* ASSIGNMENT
Every line from the one with "pencil box [463,548,492,591]" to the one with "potted plant [83,201,146,326]", including those two, is to be copied exactly; all other lines of the entries below are left out.

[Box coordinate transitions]
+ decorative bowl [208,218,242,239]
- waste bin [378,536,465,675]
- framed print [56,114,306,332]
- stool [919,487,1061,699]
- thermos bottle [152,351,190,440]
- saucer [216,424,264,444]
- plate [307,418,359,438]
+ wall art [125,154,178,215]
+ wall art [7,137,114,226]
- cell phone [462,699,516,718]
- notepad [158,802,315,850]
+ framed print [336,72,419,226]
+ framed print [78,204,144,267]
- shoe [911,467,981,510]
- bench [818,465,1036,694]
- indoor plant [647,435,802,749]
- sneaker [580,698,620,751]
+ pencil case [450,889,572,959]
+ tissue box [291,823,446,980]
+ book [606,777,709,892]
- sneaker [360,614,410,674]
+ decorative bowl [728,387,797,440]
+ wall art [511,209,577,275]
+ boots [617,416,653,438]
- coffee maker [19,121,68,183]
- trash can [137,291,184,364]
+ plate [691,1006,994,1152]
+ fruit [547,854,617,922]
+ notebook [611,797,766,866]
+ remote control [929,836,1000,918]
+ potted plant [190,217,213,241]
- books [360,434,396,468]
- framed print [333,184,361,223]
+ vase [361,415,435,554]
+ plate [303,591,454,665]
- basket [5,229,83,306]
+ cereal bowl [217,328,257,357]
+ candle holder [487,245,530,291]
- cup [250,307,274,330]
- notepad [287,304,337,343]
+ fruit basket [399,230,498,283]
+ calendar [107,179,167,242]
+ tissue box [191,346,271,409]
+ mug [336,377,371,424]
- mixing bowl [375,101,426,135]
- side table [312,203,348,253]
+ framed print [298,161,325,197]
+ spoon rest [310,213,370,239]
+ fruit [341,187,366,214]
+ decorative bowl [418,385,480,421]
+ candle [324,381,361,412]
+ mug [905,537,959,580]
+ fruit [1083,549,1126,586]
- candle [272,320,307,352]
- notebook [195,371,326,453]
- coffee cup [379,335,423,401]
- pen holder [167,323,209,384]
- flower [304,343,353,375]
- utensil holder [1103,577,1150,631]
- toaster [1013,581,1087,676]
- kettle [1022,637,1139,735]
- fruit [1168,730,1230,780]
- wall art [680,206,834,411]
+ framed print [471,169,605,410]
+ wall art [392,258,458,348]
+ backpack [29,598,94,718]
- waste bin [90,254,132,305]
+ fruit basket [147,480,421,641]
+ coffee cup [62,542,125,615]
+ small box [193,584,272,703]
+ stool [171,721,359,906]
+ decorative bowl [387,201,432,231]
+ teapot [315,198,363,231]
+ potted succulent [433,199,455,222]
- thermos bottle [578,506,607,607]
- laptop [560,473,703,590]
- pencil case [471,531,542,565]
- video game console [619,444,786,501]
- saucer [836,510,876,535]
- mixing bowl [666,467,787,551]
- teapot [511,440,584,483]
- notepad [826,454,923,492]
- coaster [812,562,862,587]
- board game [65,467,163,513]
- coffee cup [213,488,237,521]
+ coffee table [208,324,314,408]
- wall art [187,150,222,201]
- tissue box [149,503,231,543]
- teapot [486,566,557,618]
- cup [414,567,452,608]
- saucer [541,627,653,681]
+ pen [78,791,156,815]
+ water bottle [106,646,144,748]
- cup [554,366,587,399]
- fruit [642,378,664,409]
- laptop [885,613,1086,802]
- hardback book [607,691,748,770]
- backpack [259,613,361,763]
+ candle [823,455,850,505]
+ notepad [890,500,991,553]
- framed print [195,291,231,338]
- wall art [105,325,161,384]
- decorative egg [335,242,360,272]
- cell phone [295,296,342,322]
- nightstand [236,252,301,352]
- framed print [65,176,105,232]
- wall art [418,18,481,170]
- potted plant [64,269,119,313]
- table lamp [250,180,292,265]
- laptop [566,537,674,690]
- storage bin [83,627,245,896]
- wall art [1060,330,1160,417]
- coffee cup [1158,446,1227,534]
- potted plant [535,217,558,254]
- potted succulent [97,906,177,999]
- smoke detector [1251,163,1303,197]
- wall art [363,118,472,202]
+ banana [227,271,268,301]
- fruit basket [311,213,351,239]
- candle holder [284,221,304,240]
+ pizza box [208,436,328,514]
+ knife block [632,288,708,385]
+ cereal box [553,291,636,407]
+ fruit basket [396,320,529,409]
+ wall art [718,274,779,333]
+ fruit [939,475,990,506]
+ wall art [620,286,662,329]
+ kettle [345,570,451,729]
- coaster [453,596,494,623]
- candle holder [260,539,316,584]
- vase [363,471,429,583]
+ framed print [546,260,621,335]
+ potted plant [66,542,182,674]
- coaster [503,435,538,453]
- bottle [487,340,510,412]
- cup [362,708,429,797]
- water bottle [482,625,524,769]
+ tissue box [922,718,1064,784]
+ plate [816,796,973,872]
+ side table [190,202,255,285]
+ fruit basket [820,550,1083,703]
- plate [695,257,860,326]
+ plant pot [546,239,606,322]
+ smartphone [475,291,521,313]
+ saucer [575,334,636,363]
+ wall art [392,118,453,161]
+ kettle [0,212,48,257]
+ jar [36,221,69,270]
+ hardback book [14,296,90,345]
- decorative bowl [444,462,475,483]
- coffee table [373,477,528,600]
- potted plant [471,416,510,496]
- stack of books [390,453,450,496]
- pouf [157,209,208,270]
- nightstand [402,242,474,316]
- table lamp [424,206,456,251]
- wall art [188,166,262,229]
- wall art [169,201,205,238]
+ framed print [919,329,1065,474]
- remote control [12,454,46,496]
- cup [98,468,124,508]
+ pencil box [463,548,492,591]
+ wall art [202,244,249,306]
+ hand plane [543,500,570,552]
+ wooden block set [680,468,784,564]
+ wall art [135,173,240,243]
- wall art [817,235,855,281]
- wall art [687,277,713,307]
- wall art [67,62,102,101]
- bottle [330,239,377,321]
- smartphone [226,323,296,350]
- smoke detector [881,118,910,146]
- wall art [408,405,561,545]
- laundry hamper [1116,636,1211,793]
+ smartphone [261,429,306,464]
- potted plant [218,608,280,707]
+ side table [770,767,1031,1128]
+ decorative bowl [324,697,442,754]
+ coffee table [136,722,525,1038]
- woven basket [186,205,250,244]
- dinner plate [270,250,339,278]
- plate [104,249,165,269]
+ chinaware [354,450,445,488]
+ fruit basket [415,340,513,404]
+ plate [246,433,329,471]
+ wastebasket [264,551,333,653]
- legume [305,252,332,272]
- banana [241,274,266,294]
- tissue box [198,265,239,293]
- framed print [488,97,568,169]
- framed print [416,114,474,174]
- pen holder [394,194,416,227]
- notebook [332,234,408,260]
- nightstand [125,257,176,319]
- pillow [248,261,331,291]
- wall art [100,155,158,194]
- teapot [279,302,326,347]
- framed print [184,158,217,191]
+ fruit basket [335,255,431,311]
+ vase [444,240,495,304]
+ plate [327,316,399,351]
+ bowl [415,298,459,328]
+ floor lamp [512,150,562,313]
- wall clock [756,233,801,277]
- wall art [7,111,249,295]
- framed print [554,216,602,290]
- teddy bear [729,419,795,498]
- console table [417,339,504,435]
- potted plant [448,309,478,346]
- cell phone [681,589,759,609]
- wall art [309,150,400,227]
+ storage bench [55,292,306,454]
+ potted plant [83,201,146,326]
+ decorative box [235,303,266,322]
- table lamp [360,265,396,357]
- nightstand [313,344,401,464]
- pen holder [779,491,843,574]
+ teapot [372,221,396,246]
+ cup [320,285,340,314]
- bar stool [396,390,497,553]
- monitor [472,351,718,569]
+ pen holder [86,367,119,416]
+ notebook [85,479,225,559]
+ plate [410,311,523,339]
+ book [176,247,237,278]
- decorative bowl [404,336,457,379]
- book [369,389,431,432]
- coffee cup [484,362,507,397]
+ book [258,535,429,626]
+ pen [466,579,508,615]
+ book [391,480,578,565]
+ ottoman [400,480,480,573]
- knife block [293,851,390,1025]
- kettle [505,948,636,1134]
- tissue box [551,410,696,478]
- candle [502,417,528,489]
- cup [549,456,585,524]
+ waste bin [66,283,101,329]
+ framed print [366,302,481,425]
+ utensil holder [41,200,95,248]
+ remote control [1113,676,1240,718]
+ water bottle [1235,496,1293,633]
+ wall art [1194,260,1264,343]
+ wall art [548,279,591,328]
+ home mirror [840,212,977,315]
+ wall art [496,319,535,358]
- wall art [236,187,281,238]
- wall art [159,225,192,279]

* RESULT FOR THIS EXERCISE
+ pencil box [463,548,492,591]
+ wall art [202,244,249,306]
+ hand plane [543,500,570,552]
+ wooden block set [680,468,784,564]
+ wall art [135,173,240,243]
- wall art [817,235,855,281]
- wall art [687,277,713,307]
- wall art [67,62,102,101]
- bottle [330,239,377,321]
- smartphone [226,323,296,350]
- smoke detector [881,118,910,146]
- wall art [408,405,561,545]
- laundry hamper [1116,636,1211,793]
+ smartphone [261,429,306,464]
- potted plant [218,608,280,707]
+ side table [770,767,1031,1128]
+ decorative bowl [324,697,442,754]
+ coffee table [136,722,525,1038]
- woven basket [186,205,250,244]
- dinner plate [270,250,339,278]
- plate [104,249,165,269]
+ chinaware [354,450,445,488]
+ fruit basket [415,340,513,404]
+ plate [246,433,329,471]
+ wastebasket [264,551,333,653]
- legume [305,252,332,272]
- banana [241,274,266,294]
- tissue box [198,265,239,293]
- framed print [488,97,568,169]
- framed print [416,114,474,174]
- pen holder [394,194,416,227]
- notebook [332,234,408,260]
- nightstand [125,257,176,319]
- pillow [248,261,331,291]
- wall art [100,155,158,194]
- teapot [279,302,326,347]
- framed print [184,158,217,191]
+ fruit basket [335,255,431,311]
+ vase [444,240,495,304]
+ plate [327,316,399,351]
+ bowl [415,298,459,328]
+ floor lamp [512,150,562,313]
- wall clock [756,233,801,277]
- wall art [7,111,249,295]
- framed print [554,216,602,290]
- teddy bear [729,419,795,498]
- console table [417,339,504,435]
- potted plant [448,309,478,346]
- cell phone [681,589,759,609]
- wall art [309,150,400,227]
+ storage bench [55,292,306,454]
+ potted plant [83,201,146,326]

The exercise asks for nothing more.